> [WHAT THIS TASK INVOLVES]:
Please retype all the records below exactly as they read.

Saved data entries
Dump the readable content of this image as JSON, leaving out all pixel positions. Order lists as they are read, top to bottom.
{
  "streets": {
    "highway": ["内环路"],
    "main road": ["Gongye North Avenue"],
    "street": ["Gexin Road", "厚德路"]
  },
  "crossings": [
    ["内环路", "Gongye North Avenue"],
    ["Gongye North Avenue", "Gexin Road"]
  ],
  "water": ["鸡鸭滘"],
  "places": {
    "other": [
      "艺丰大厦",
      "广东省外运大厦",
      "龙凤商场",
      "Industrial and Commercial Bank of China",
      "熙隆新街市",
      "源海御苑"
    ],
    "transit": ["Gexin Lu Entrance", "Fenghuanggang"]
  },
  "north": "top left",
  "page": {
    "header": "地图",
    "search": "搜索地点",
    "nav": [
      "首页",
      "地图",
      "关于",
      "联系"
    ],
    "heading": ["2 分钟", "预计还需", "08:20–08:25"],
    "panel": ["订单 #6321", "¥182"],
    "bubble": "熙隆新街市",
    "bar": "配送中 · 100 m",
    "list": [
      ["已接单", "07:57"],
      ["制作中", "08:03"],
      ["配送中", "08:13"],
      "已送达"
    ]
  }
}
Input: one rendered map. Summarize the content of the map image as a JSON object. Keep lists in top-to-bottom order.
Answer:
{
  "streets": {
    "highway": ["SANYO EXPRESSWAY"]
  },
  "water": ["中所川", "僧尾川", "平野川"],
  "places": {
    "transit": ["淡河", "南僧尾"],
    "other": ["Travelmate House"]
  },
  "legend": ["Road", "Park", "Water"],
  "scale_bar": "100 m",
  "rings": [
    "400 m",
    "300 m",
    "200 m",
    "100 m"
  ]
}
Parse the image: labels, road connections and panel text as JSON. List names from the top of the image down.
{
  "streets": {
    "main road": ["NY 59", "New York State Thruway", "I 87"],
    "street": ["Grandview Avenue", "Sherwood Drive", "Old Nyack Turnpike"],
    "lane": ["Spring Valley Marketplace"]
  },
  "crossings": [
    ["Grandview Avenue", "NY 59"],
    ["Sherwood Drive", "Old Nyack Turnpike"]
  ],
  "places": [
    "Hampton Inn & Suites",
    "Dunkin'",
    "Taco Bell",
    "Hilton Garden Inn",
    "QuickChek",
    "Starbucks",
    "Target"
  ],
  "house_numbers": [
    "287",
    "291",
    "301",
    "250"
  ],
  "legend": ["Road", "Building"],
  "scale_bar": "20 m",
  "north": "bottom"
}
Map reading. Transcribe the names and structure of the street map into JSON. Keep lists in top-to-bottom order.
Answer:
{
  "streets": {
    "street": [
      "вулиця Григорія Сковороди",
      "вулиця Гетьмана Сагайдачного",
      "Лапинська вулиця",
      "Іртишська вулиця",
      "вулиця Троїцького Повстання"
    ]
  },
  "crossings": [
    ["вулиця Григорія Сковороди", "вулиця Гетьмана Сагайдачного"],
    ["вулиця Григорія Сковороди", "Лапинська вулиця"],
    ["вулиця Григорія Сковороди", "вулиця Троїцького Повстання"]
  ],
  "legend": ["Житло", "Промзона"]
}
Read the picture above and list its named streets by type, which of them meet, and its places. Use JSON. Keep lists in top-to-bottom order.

> [SOLUTION TO THIS TASK]:
Dump the readable content of this image as JSON, leaving out all pixel positions. Order lists as they are read, top to bottom.
{
  "streets": {
    "highway": ["内环路"],
    "main road": ["Gongye North Avenue"],
    "street": ["Gexin Road", "厚德路"]
  },
  "crossings": [
    ["内环路", "Gongye North Avenue"],
    ["Gongye North Avenue", "Gexin Road"]
  ],
  "water": ["鸡鸭滘"],
  "places": {
    "other": [
      "艺丰大厦",
      "广东省外运大厦",
      "龙凤商场",
      "Industrial and Commercial Bank of China",
      "熙隆新街市",
      "源海御苑"
    ],
    "transit": ["Gexin Lu Entrance", "Fenghuanggang"]
  },
  "north": "top left",
  "page": {
    "header": "地图",
    "search": "搜索地点",
    "nav": [
      "首页",
      "地图",
      "关于",
      "联系"
    ],
    "heading": ["2 分钟", "预计还需", "08:20–08:25"],
    "panel": ["订单 #6321", "¥182"],
    "bubble": "熙隆新街市",
    "bar": "配送中 · 100 m",
    "list": [
      ["已接单", "07:57"],
      ["制作中", "08:03"],
      ["配送中", "08:13"],
      "已送达"
    ]
  }
}
Input: one rendered map. Summarize the content of the map image as a JSON object. Keep lists in top-to-bottom order.
Answer:
{
  "streets": {
    "highway": ["SANYO EXPRESSWAY"]
  },
  "water": ["中所川", "僧尾川", "平野川"],
  "places": {
    "transit": ["淡河", "南僧尾"],
    "other": ["Travelmate House"]
  },
  "legend": ["Road", "Park", "Water"],
  "scale_bar": "100 m",
  "rings": [
    "400 m",
    "300 m",
    "200 m",
    "100 m"
  ]
}
Parse the image: labels, road connections and panel text as JSON. List names from the top of the image down.
{
  "streets": {
    "main road": ["NY 59", "New York State Thruway", "I 87"],
    "street": ["Grandview Avenue", "Sherwood Drive", "Old Nyack Turnpike"],
    "lane": ["Spring Valley Marketplace"]
  },
  "crossings": [
    ["Grandview Avenue", "NY 59"],
    ["Sherwood Drive", "Old Nyack Turnpike"]
  ],
  "places": [
    "Hampton Inn & Suites",
    "Dunkin'",
    "Taco Bell",
    "Hilton Garden Inn",
    "QuickChek",
    "Starbucks",
    "Target"
  ],
  "house_numbers": [
    "287",
    "291",
    "301",
    "250"
  ],
  "legend": ["Road", "Building"],
  "scale_bar": "20 m",
  "north": "bottom"
}
Map reading. Transcribe the names and structure of the street map into JSON. Keep lists in top-to-bottom order.
Answer:
{
  "streets": {
    "street": [
      "вулиця Григорія Сковороди",
      "вулиця Гетьмана Сагайдачного",
      "Лапинська вулиця",
      "Іртишська вулиця",
      "вулиця Троїцького Повстання"
    ]
  },
  "crossings": [
    ["вулиця Григорія Сковороди", "вулиця Гетьмана Сагайдачного"],
    ["вулиця Григорія Сковороди", "Лапинська вулиця"],
    ["вулиця Григорія Сковороди", "вулиця Троїцького Повстання"]
  ],
  "legend": ["Житло", "Промзона"]
}
Read the picture above and list its named streets by type, which of them meet, and its places. Use JSON. Keep lists in top-to-bottom order.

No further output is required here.